Once November hit, Revelstoke was pretty miserable, the sun seemed to set behind the Rocky Mountains by 2pm, it rained, and rained… and rained. I didn’t have a bike, and after injuring my back last year running was too painful. Whilst all the clued in locals left Revelstoke for most of November, Mike and I stuck it out. I had a job lined up but it didn’t start until January… It was admin time anyway, September – December is crunch time for locking in deals with sponsors for 2017, my proposal was dialled, a solid plan for 2017 was put into place, time to sell it like a boss.
I was in a great and conflicting spot, with 3 awesome offers on the table from different frame companies, leaving me torn, each sponsor meant something different to me with all reasons as good as the next. Finally I made the decision and signed the contract, becoming a rider for Diamond Back Bikes.

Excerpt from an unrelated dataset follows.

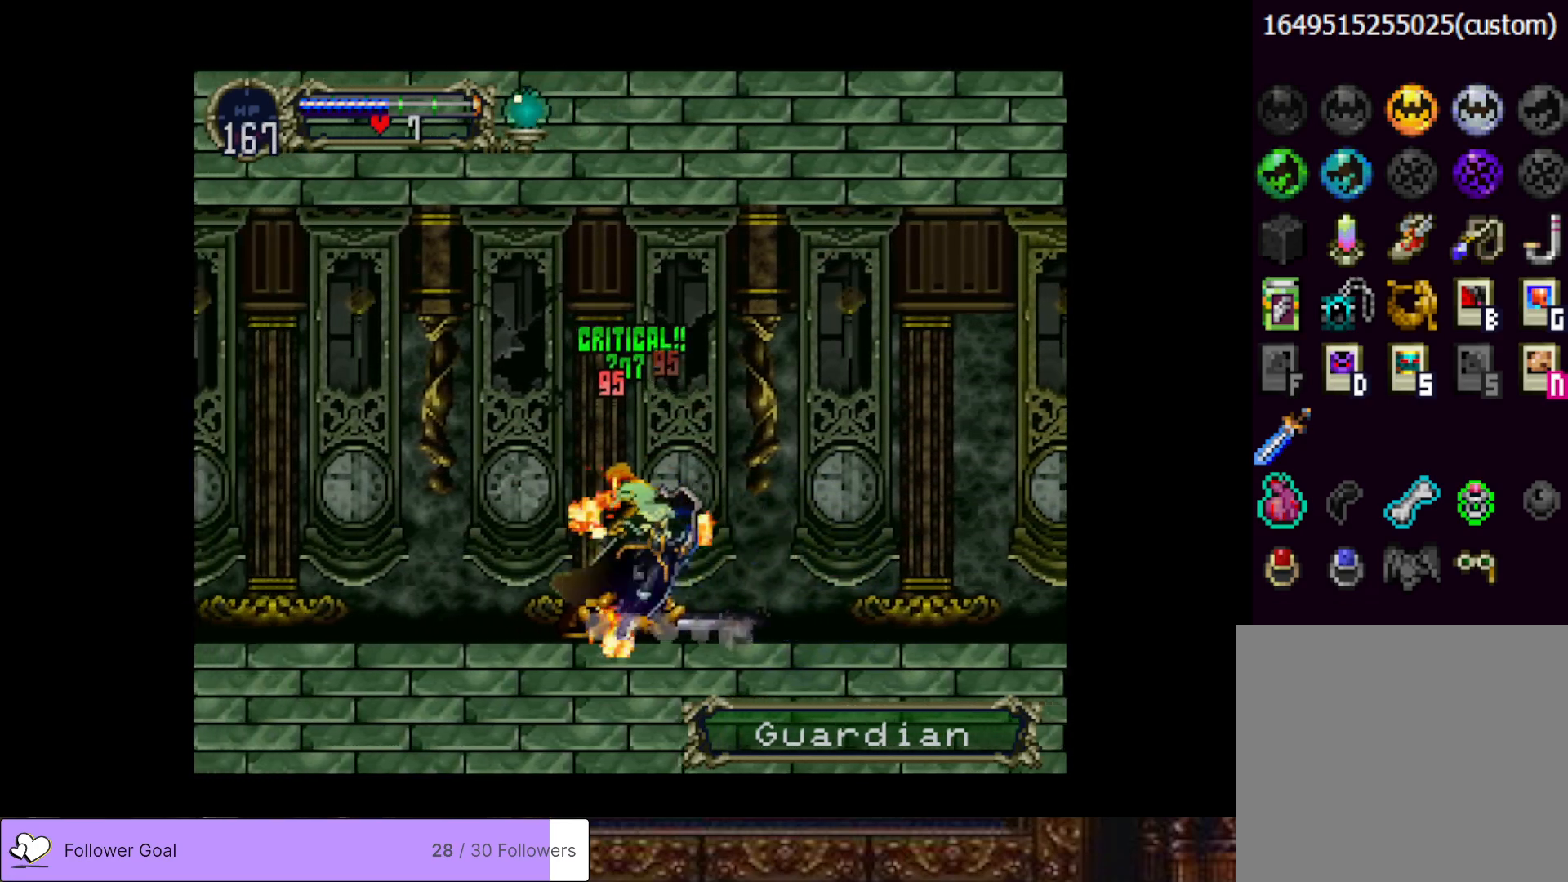
{"buttons": [], "right_stick": "center", "events": [[17, "TRIANGLE", "down"], [100, "TRIANGLE", "up"], [117, "CIRCLE", "up"], [184, "CIRCLE", "down"], [200, "TRIANGLE", "down"], [300, "TRIANGLE", "up"], [317, "CIRCLE", "up"], [367, "CIRCLE", "down"], [417, "TRIANGLE", "down"], [467, "TRIANGLE", "up"], [501, "CIRCLE", "up"]]}
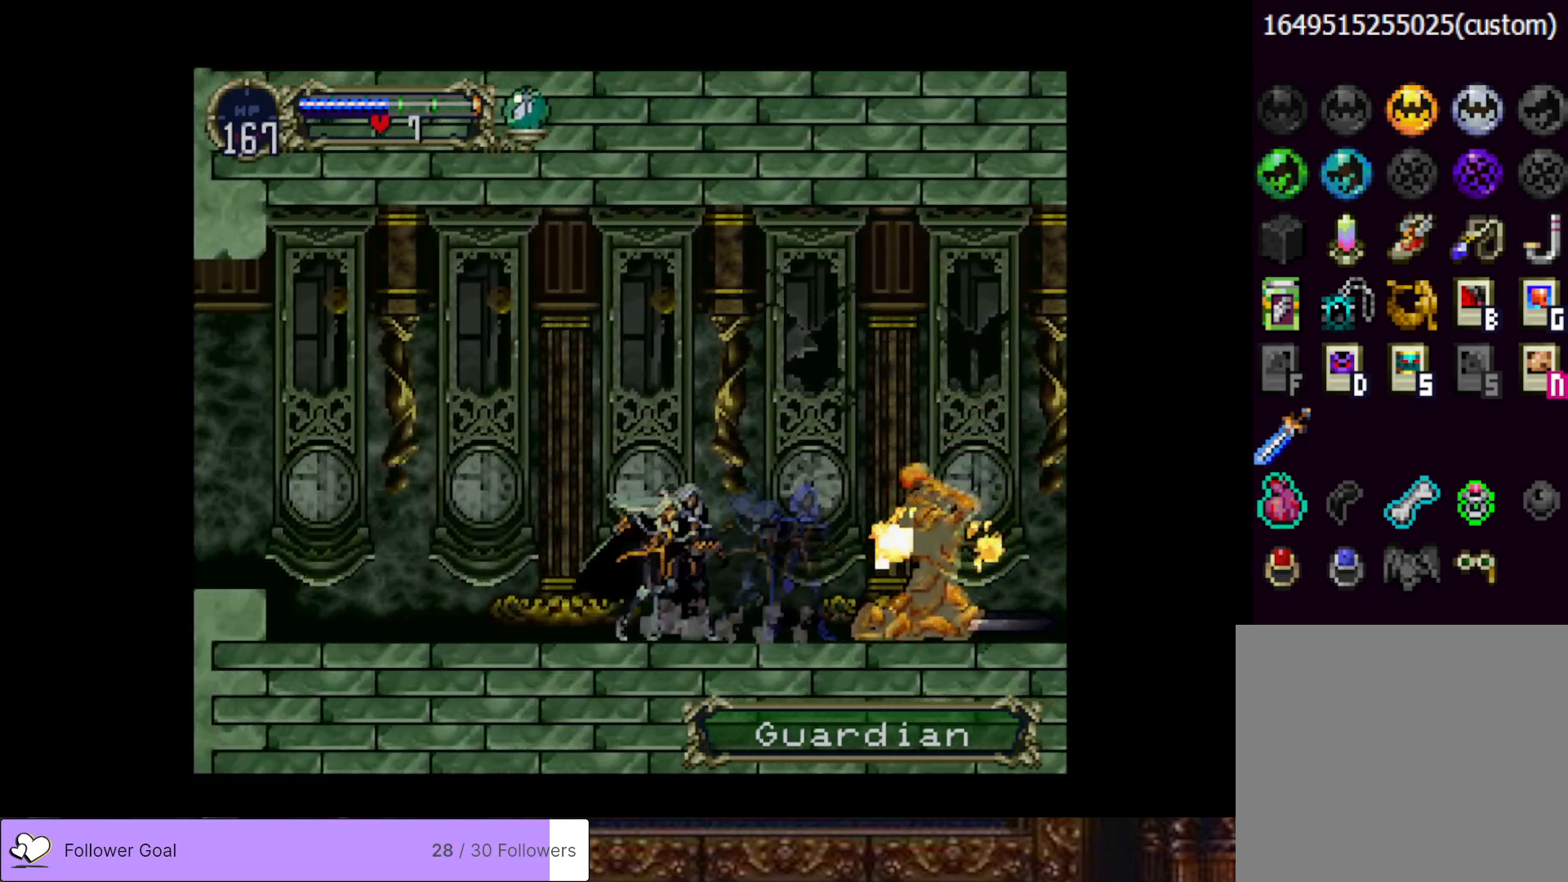
{"buttons": ["CROSS", "DPAD_LEFT"], "right_stick": "center", "events": [[33, "CIRCLE", "down"], [83, "TRIANGLE", "down"], [150, "TRIANGLE", "up"], [166, "CIRCLE", "up"], [217, "CIRCLE", "down"], [267, "TRIANGLE", "down"], [333, "TRIANGLE", "up"], [350, "CIRCLE", "up"], [367, "DPAD_LEFT", "down"], [467, "CROSS", "down"]]}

From then on things started picking up, the snow seemed to arrive over night, I’d only done a handful of ski holidays before, so this winter was all about getting better at skiing.
I’d been in Canada for at nearly 2 months, which can only mean it’s time for my parents to visit; they’d actually booked their flights to come for Christmas before I’d booked my flight to move here in October #classic. Mike and I showed them around Revelstoke, I didn’t have the place figured out yet, but wanted them to see where I lived. I took dad skiing, we were like two kids at Christmas, Dad was the best ski buddy ever. Up for anything, smiled the entire time, and every crash (there were many) he’d jump/wiggle back up and kept on bombing down. Dad actually managed to get himself out of a lot crashes, just as we thought, for sure, he was going down, he stayed strong and rode it out. Which ended in nothing but nucks and cheers.
Mum wasn’t really into the idea of downhill skiing, so we went on an adventure to find a waterfall… turned out we were the only ones to make the trek since the snow fall, which increased the effort levels somewhat, even with snowshoes, but she did great and it was awesome to do with my parents.
Mike, my parents and I all headed to Rossland (Mike’s home town) just in time for Christmas. The parents met the parents… it was finally official. Of course, they all got on, making it a pretty awesome Christmas.
My Mum and Mike’s Mum, instant sisters
A vision I’ll never forget is taking Mum and Dad cross-country skiing. If Mum’s on anything other than her own 2 feet, she feels rather unstable, (after having a horrible road cycling crash a few years ago and knocking her teeth out, I can see where the issues stem from). However, she did great on the xc climb, she started to relax and things were looking promising for the way back down.
I wanted them to get the full Canadian experience, so we stopped off at a small little cabin on the side of the tracks, got the fire roaring and stuck some smokies in it.
On the way back down, Mum instantly became nervous, as she started picking up speed she panicked, not knowing a better solution, she forced herself to crash. She ripped off her skis in a huff and quickly had to start chasing after them as the bombed perfectly down the hill, even making the turn ahead.
We found a solution for Mum…
… She took her skis for a walk back to the car, and couldn’t have been happier.
I was sad to see my parents go home, but a couple of days after they left I started my job.